━━ DATA FOR ANALYSIS

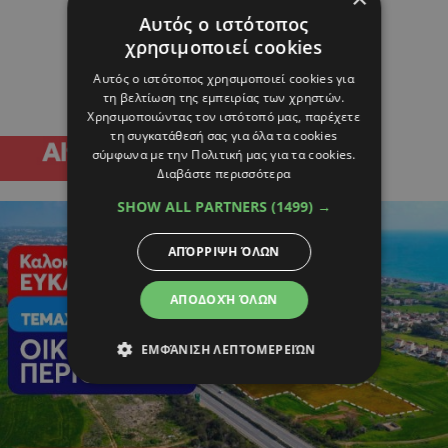
Αυτός ο ιστότοπος
χρησιμοποιεί cookies
Αυτός ο ιστότοπος χρησιμοποιεί cookies για
τη βελτίωση της εμπειρίας των χρηστών.
Χρησιμοποιώντας τον ιστότοπό μας, παρέχετε
τη συγκατάθεσή σας για όλα τα cookies
σύμφωνα με την Πολιτική μας για τα cookies.
Διαβάστε περισσότερα
SHOW ALL PARTNERS
(1499) →
ΑΠΌΡΡΙΨΗ ΌΛΩΝ
ΑΠΟΔΟΧΉ ΌΛΩΝ
ΕΜΦΆΝΙΣΗ ΛΕΠΤΟΜΕΡΕΙΏΝ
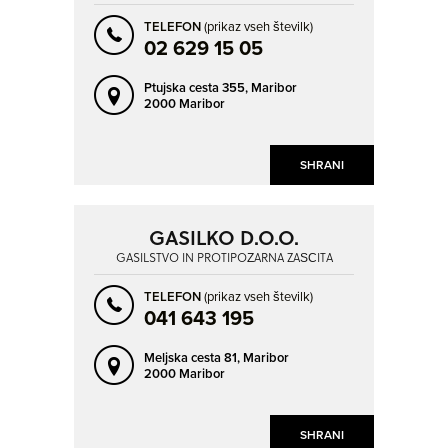
TELEFON
(prikaz vseh številk)
02 629 15 05
Ptujska cesta 355,
Maribor
2000 Maribor
SHRANI
GASILKO D.O.O.
GASILSTVO IN PROTIPOŽARNA ZAŠČITA
TELEFON
(prikaz vseh številk)
041 643 195
Meljska cesta 81,
Maribor
2000 Maribor
SHRANI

━━━━

[EXERCISE BRIEF]:
Rewrite the text of the rows above, replacing "SHRANI" with "SAVE" everywhere and leaving everything else unchanged. Leave out the pictures.

[EXERCISE RESPONSE]:
Αυτός ο ιστότοπος
χρησιμοποιεί cookies
Αυτός ο ιστότοπος χρησιμοποιεί cookies για
τη βελτίωση της εμπειρίας των χρηστών.
Χρησιμοποιώντας τον ιστότοπό μας, παρέχετε
τη συγκατάθεσή σας για όλα τα cookies
σύμφωνα με την Πολιτική μας για τα cookies.
Διαβάστε περισσότερα
SHOW ALL PARTNERS
(1499) →
ΑΠΌΡΡΙΨΗ ΌΛΩΝ
ΑΠΟΔΟΧΉ ΌΛΩΝ
ΕΜΦΆΝΙΣΗ ΛΕΠΤΟΜΕΡΕΙΏΝ
TELEFON
(prikaz vseh številk)
02 629 15 05
Ptujska cesta 355,
Maribor
2000 Maribor
SAVE
GASILKO D.O.O.
GASILSTVO IN PROTIPOŽARNA ZAŠČITA
TELEFON
(prikaz vseh številk)
041 643 195
Meljska cesta 81,
Maribor
2000 Maribor
SAVE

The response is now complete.